Lübnan’da İsrail Hava Saldırıları Bilançosu
Lübnan, İsrail’in gerçekleştirdiği hava saldırılarının ardından acı bir bilanço açıkladı. Ülke genelinde en az 492 kişi yaşamını yitirirken, binlerce sivil, güvenli alanlara ulaşmak için Lübnan’ın güneyinden kaçış yapıyor.
Gazeteci Ali Çağatay’ın Değerlendirmesi
Radyo Sputnik’te yayınlanan Seyir Hali programında, gazeteci Ali Çağatay, İsrail’in Lübnan’a yönelik saldırılarını değerlendirdi. Çağatay, “İsrail Hükümet Sözcüsü, ülkenin kuzey sınırlarının Litani Nehri bölgesinden başladığını ve Lübnan’ın yaklaşık üçte birinin kendisine ait olduğunu belirtti,” ifadelerini kullandı.

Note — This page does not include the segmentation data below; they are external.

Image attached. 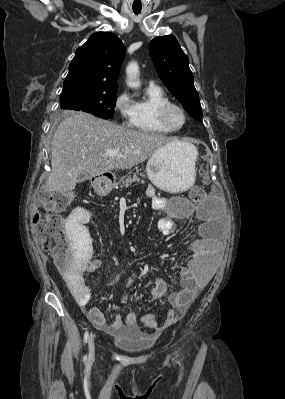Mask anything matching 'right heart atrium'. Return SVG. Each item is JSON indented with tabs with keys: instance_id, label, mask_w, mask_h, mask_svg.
<instances>
[{
	"instance_id": "d8ad5b80",
	"label": "right heart atrium",
	"mask_w": 285,
	"mask_h": 399,
	"mask_svg": "<svg viewBox=\"0 0 285 399\" xmlns=\"http://www.w3.org/2000/svg\"><path fill=\"white\" fill-rule=\"evenodd\" d=\"M114 109L118 113L122 123L133 126L135 121L134 101L127 91L120 92L114 100Z\"/></svg>"
}]
</instances>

Toprak İddiaları ve Stratejik Hesaplar
İsrail, Lübnan’dan alacağı toprakları geri vermeyecek. Çağatay, olası bir sınır genişletme operasyonuna da dikkat çekerek, “Bu tür bir hamle, de facto bir durum yaratabilir ve zamanla ‘Ben buradan çekilmiyorum, güvenlik sebebiyle’ diyebilir,” dedi. Daha önce, Golan Tepeleri’ni işgal ettiğini, Mısır’dan Sina Yarımadası’nı aldığını ve Ürdün’ün toprakları üzerinde hâlâ oturduğunu hatırlattı. Sina Yarımadası’ndan çekilmesinin ardında Mısır ile yapılan büyük bir anlaşmanın yattığını belirten Çağatay, “Ancak Golan Tepeleri ve Ürdün’den elde edilen topraklar geri verilmedi. Bu sefer de Lübnan’dan kazanılan toprakları geri vermeyi düşünmüyorlar,” şeklinde konuştu.
Amerika’nın Rolü
Amerika izin verdiği için İsrail bunları yapabiliyor. Çağatay, “İsrail büyük bir genişleme haritasına bugün itibarıyla imza atmış durumda” diyerek, “Amerika da bölgeye asker göndermeye hazırlanıyor. Cumartesi günü Amerikan Dışişleri Bakanlığı, vatandaşlarına Lübnan’ı terk etme çağrısında bulundu. Dünyanın bir jandarması var, o da Amerika Birleşik Devletleri. Eğer Amerika bu tür eylemlere izin vermemiş olsaydı, bu olaylar yaşanmazdı,” ifadelerini kullandı.